The neighbouring villages of Sudbrooke, Dunholme, Nettleham and Welton have been redeveloped over recent years, with the addition of new housing estates. Scothern, however, remained substantially unchanged, the only development other than the odd infill house until the turn of the century being the Juniper Drive/Alders development of around 35 houses in the early 1990s. Further developments have since taken place such as the st. Germain's road development

After changes in the planning laws following a change of government in 2010, the preparatory work for a neighbourhood development plan was commenced by the Parish Council in 2012 with a view to protecting the village against unplanned, uncontrolled development. The work was halted by the Parish Council in 2013 after a change of clerk and chair, as a result of which some further development has been approved by West Lindsey District Council. Realising their mistake, the Parish Council restarted the neighbourhood development plan process in 2015 and the Scothern Neighbourhood Plan was formally adopted in 2017. As at October 2023 West Lindsey District Council was in the process of consulting on the Scothern Neighbourhood Plan Review, which updates the 2017 plan.

Scothern is an ecclesiastical parish in the Diocese of Lincoln. The parish church on Church Street, dedicated to St Germain, is a Grade II* listed building. There is a village war memorial, dedicated to the soldiers from the village who died in the World Wars.

Due to falling congregations, St Germain's now opens in rotation with other local churches in Dunholme and Welton.
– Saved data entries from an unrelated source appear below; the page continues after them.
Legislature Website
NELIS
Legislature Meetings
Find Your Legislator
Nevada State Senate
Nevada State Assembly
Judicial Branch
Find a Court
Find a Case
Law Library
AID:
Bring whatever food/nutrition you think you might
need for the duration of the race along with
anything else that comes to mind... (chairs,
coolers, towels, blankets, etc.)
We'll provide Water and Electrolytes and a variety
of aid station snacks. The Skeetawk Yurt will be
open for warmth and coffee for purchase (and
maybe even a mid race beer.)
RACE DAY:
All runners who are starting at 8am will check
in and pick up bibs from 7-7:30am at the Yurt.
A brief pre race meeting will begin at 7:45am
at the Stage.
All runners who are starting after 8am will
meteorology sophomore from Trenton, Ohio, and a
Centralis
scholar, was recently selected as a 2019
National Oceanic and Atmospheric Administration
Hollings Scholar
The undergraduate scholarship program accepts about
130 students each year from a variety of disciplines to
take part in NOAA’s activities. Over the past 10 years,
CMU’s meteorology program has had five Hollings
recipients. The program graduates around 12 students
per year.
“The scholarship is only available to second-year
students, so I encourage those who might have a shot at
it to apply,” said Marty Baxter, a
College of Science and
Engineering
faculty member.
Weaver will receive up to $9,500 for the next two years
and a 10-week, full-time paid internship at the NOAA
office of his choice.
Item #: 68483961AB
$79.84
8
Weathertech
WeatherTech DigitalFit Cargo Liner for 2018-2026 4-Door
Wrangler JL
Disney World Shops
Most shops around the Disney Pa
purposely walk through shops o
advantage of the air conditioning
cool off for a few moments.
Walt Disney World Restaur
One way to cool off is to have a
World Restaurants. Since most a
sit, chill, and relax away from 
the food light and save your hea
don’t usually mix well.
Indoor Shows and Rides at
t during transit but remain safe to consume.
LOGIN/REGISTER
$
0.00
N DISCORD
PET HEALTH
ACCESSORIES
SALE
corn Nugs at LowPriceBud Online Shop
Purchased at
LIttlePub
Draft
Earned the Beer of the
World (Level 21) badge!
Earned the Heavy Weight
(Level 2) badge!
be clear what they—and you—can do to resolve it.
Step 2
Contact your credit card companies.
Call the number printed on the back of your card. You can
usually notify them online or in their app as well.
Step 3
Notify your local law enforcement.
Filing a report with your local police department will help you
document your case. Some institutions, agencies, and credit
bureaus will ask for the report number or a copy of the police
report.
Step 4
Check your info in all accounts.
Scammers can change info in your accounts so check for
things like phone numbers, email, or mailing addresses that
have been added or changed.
The regular congregation now stands at less than 10, largely older people, leading to concerns as to the maintenance costs of the building and its future as a church.

Scothern's primary school is Ellison Boulters Academy, to which pupils travel from the neighbouring villages of Sudbrooke and Langworth.

The village cricket club, formed in 1965, has teams competing at all youth levels. Two Senior sides on Saturday and a Sunday side compete in county league and cup competitions, while two midweek sides compete in the Lincoln and District Midweek League. Scothern Players amateur dramatics society typically perform twice a year.

There is a small garden centre, with a tea room, in the village, but the shop and post office closed in March 1999. The local St Lukes nursing home holds up to 30 patients. Scothern's public house, the Bottle and Glass, was featured in The Telegraph in March 2008, when Prince William visited the pub for cider and a pie with his friends from the Red Arrows. Recent developments at the pub, and possible redevelopment of land currently occupied by the parish church, has caused local concern, and a consideration that the village could become a conservation Area.

Although the Post Office closed in 1999, Scothern is served by mobile shops selling meat and fish, and by a mobile fish and chip van. There is also a small self-service shop selling vegetables and other sundries.